Fakat bu ve benzer yaklaşımların sadece Rusya ya da Putin yönetimine güvensizlik olarak değerlendirilmesi, bölgedeki büyük oyunu görmemizi engelleyebilir. Zira henüz küresel etkiler meydana getirmekte zorlansa da Rusya’nın ABD açısından önemli bir coğrafyada her geçen gün gücünü artıran bir aktör olarak algılandığını söylemeliyiz. Bugün Orta Doğu’da süregelen açık ve örtülü mücadelenin gelecekte kuzeye, yeni enerji kaynaklarına ve Rusya’nın çevrelediği stratejik bölgelere yönelmesi ihtimali Moskova’yı bugünden bazı tedbirler almaya yönlendiriyor. Şu çok iyi görülüyor ki ABD olası bir müdahaleyi ötelemiş, Rusya ise yeni bir stratejik hamle için zaman kazanmıştır. Her ikisinin de zemininde bölgede yeni bir kara delik açmak ve burada kaybolmak korkusu olduğunu göz ardı etmemek gerekiyor. Ne gariptir ki ABD Kongresi’nin ve kamuoyunun Irak’taki süreci travmatik bir algıya dönüştürmesi atılacak daha cesur adımları sorgulatır hale gelmiştir. Kim ne derse desin Rusya’nın önce kendi coğrafyasını perdelemek sonra da küresel bir aktör olmak için sahadan çekilmesi mümkün görülmemektedir. Washington ve özellikle Obama yönetimi ise daha güçlü ve kesin sonuçlar alabilecek hamleleri hayata geçirmek için çalışmaktadır.
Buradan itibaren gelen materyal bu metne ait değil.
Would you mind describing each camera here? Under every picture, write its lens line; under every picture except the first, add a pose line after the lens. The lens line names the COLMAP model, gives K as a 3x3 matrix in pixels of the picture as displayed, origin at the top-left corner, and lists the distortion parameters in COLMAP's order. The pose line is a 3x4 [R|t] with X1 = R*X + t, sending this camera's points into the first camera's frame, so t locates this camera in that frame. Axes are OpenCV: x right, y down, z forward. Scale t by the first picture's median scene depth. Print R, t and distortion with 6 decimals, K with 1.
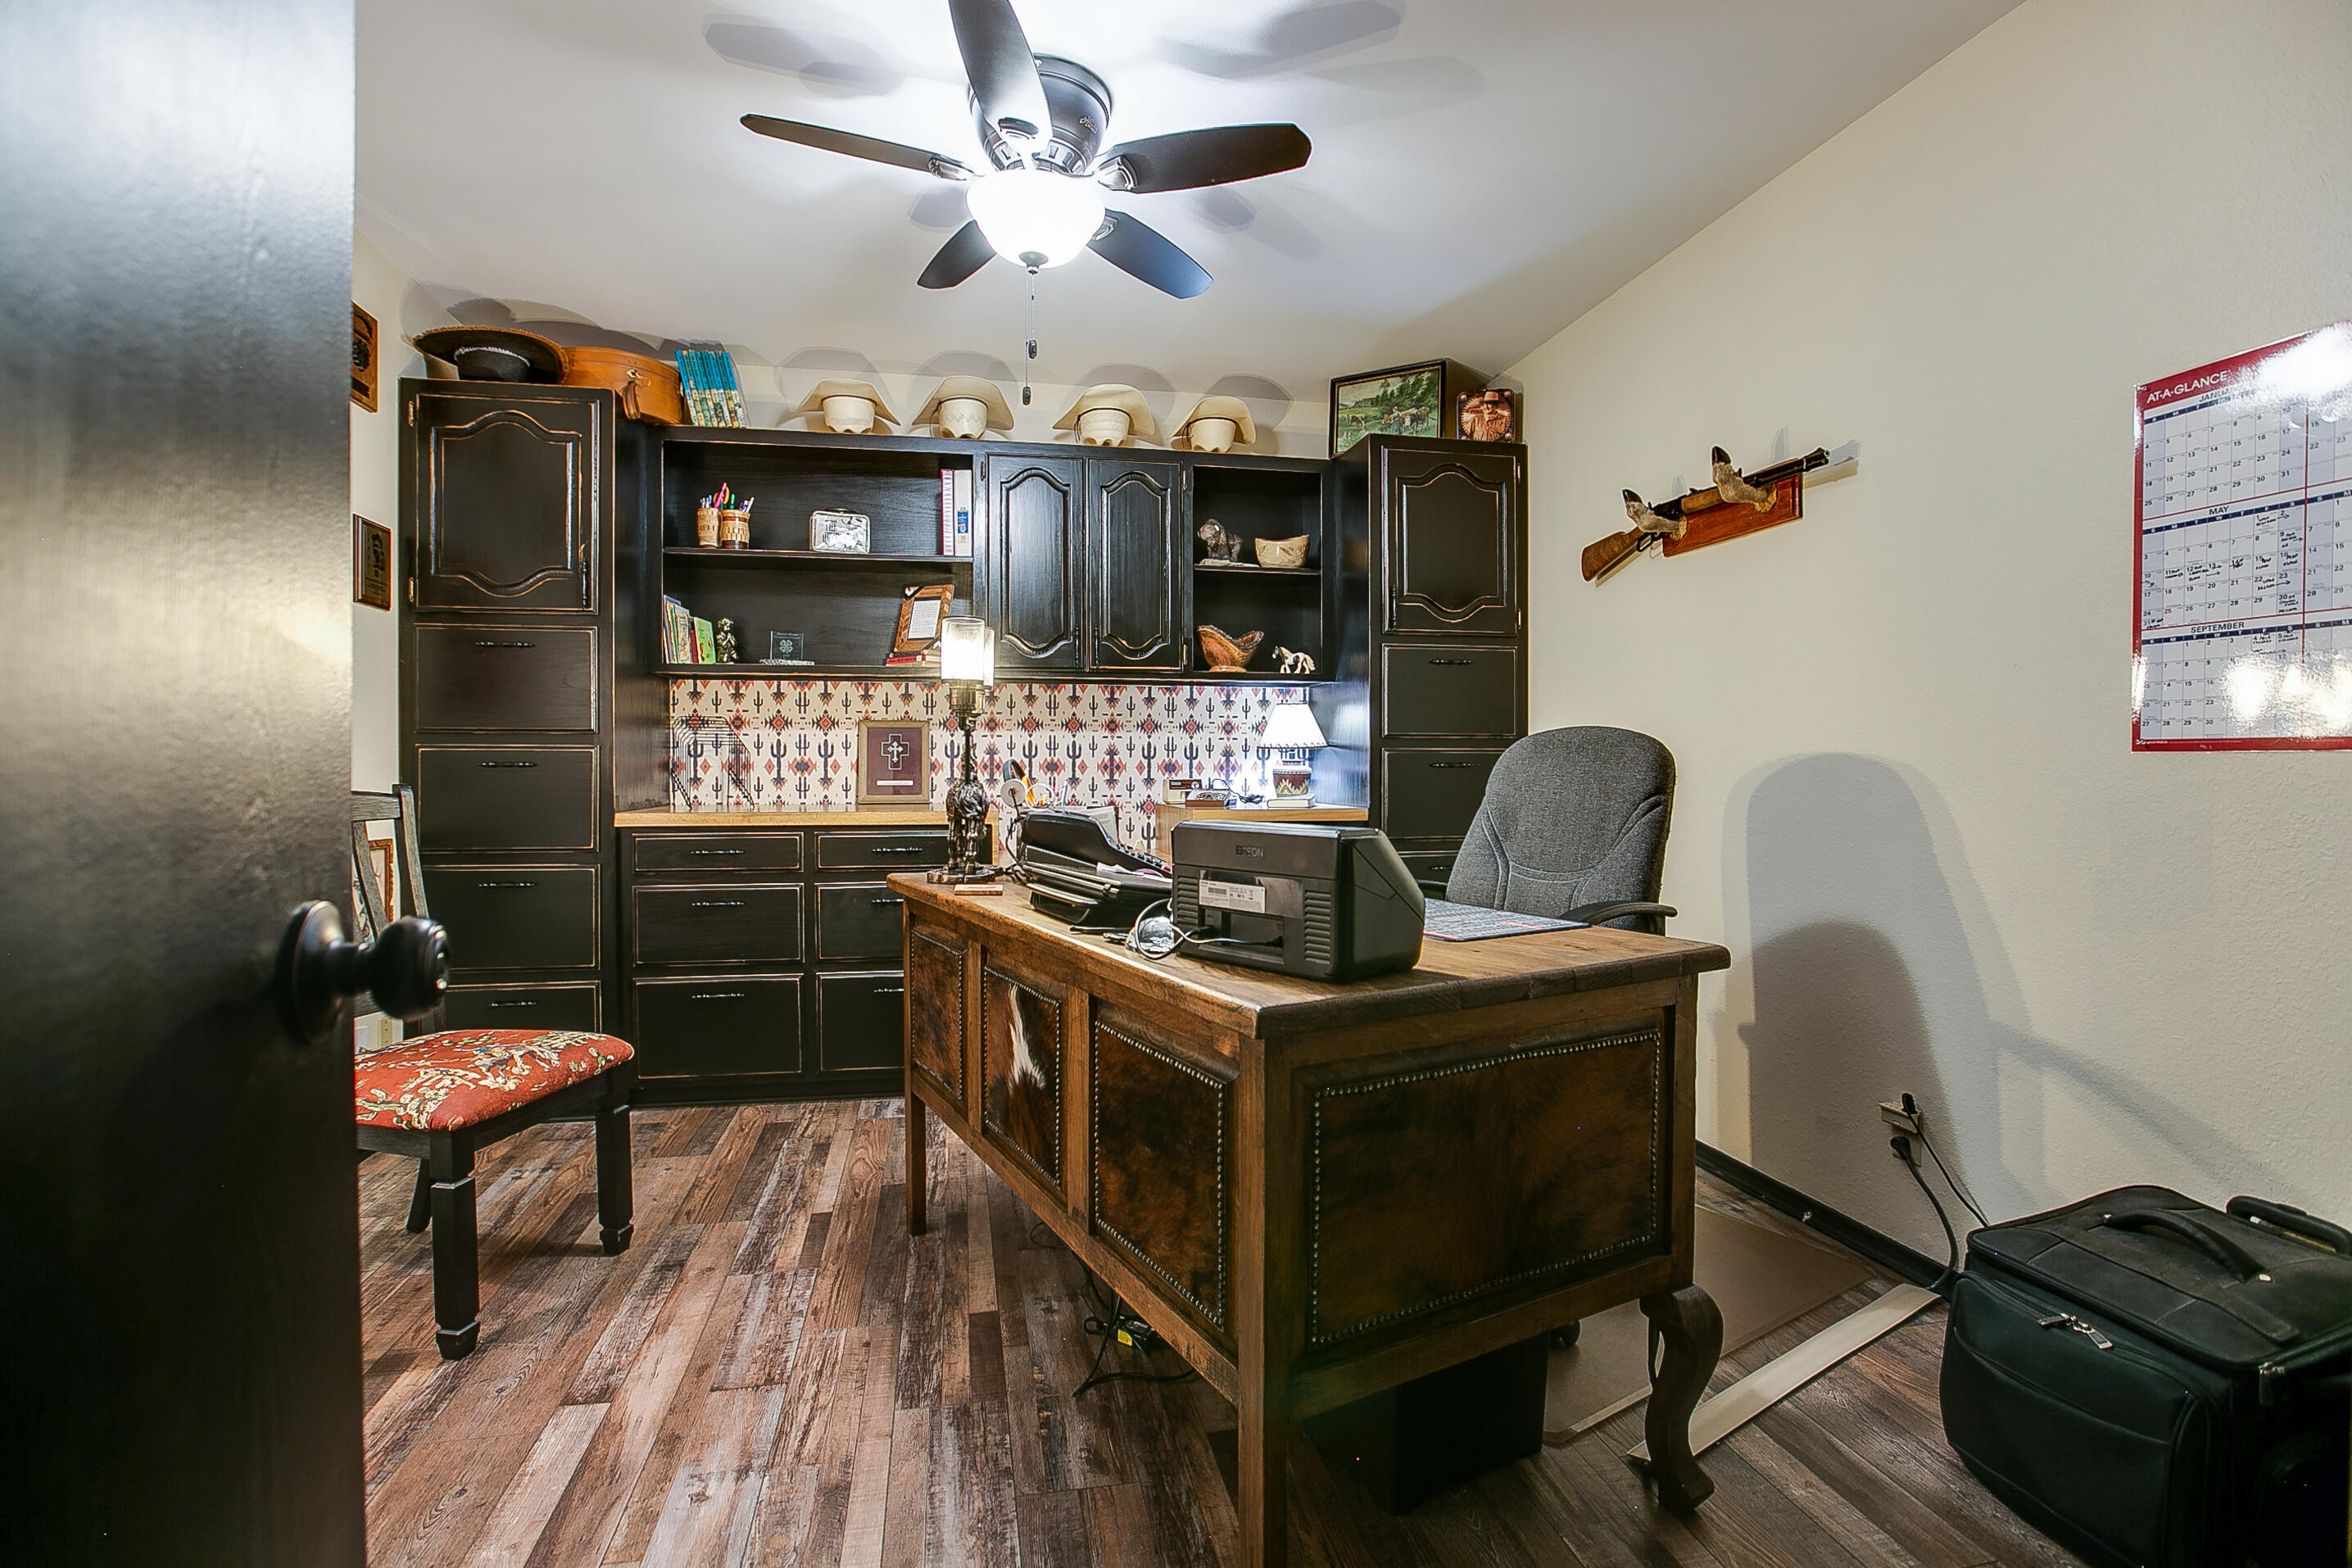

Çünkü bu kez tahammül sınırları daha düşük bir halk ve kaybedeceği bir şey kalmayan bir toplumla karşı karşıyalar.
Geçmiş olsun: Gazetemiz köşe yazarı, Türk Milliyetçiliğinin cesur kalemi Yavuz Selim Demirağ kısa bir süre önce ciddi bir rahatsızlık geçirdi. Geçmiş olsun dileklerimizi gönderiyor, bundan böyle kendisine daha fazla dikkat etmesini salık veriyoruz.